→ EXERCISE DESCRIPTION:
Print every line of the material below without changing anything.

(DATA EXCERPTS begins)

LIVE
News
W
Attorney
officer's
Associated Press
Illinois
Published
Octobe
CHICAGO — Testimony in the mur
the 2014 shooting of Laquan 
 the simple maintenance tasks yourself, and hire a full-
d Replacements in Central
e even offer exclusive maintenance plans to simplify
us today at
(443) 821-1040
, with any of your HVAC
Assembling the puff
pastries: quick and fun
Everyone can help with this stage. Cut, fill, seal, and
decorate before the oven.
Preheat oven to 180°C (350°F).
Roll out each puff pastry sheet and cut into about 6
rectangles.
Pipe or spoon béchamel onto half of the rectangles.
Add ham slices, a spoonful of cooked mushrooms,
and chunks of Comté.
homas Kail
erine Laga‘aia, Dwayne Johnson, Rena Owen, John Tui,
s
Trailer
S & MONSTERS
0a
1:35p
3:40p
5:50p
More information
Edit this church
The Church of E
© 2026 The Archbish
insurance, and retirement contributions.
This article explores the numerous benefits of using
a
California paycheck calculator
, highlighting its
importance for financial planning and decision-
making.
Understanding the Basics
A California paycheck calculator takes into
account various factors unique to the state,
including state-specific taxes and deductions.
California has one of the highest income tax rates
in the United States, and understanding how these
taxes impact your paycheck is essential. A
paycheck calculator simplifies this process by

(DATA EXCERPTS ends)

→ FINAL ANSWER:
LIVE
News
W
Attorney
officer's
Associated Press
Illinois
Published
Octobe
CHICAGO — Testimony in the mur
the 2014 shooting of Laquan 
 the simple maintenance tasks yourself, and hire a full-
d Replacements in Central
e even offer exclusive maintenance plans to simplify
us today at
(443) 821-1040
, with any of your HVAC
Assembling the puff
pastries: quick and fun
Everyone can help with this stage. Cut, fill, seal, and
decorate before the oven.
Preheat oven to 180°C (350°F).
Roll out each puff pastry sheet and cut into about 6
rectangles.
Pipe or spoon béchamel onto half of the rectangles.
Add ham slices, a spoonful of cooked mushrooms,
and chunks of Comté.
homas Kail
erine Laga‘aia, Dwayne Johnson, Rena Owen, John Tui,
s
Trailer
S & MONSTERS
0a
1:35p
3:40p
5:50p
More information
Edit this church
The Church of E
© 2026 The Archbish
insurance, and retirement contributions.
This article explores the numerous benefits of using
a
California paycheck calculator
, highlighting its
importance for financial planning and decision-
making.
Understanding the Basics
A California paycheck calculator takes into
account various factors unique to the state,
including state-specific taxes and deductions.
California has one of the highest income tax rates
in the United States, and understanding how these
taxes impact your paycheck is essential. A
paycheck calculator simplifies this process by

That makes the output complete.